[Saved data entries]

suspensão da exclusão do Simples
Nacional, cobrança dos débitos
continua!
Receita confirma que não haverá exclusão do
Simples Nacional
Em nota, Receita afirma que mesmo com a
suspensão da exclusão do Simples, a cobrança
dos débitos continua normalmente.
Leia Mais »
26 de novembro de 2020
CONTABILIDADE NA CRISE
==
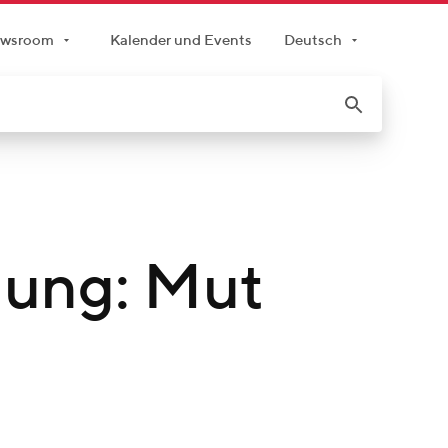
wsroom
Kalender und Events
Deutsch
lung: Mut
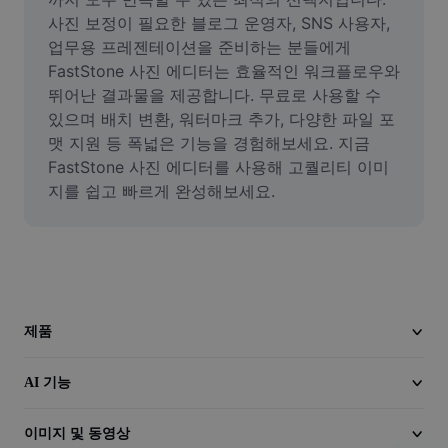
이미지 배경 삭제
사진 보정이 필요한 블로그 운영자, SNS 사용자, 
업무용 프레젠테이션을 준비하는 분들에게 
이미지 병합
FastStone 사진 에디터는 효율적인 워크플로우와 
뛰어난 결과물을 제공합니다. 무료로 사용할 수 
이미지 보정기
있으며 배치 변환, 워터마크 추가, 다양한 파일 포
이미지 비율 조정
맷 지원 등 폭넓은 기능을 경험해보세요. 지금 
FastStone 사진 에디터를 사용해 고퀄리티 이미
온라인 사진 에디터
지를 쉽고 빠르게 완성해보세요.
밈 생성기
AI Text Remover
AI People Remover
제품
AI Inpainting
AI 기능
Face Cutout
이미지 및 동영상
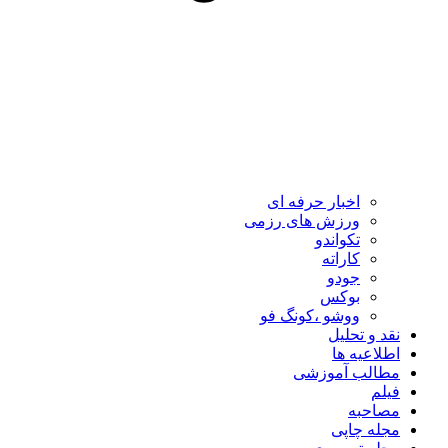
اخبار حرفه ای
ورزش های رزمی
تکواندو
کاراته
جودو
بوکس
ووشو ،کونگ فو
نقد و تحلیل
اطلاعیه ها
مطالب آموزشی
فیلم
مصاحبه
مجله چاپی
---
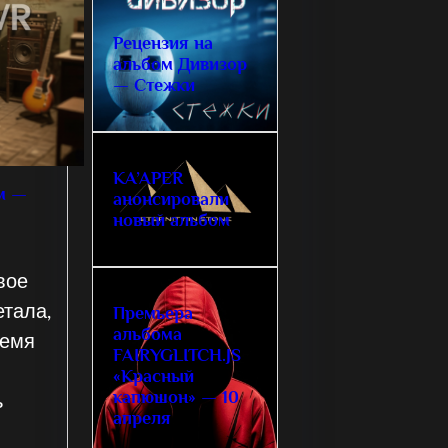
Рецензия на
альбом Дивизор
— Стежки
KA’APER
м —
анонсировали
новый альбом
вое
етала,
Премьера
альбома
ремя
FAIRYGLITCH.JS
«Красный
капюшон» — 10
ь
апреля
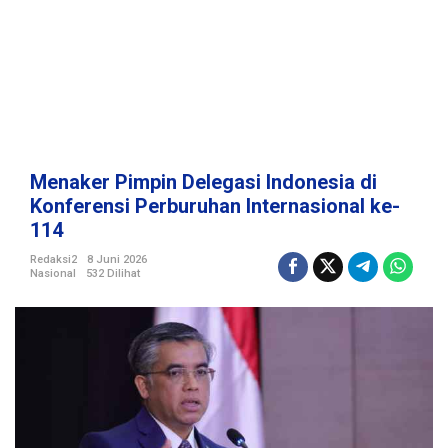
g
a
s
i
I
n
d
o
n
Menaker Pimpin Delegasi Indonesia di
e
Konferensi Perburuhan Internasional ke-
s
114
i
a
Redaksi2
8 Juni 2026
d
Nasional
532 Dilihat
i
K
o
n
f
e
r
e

= What is expected =
With "Nacional" as the string to look for, count the matching lines in the entries above and report only the number.

= Solution =
2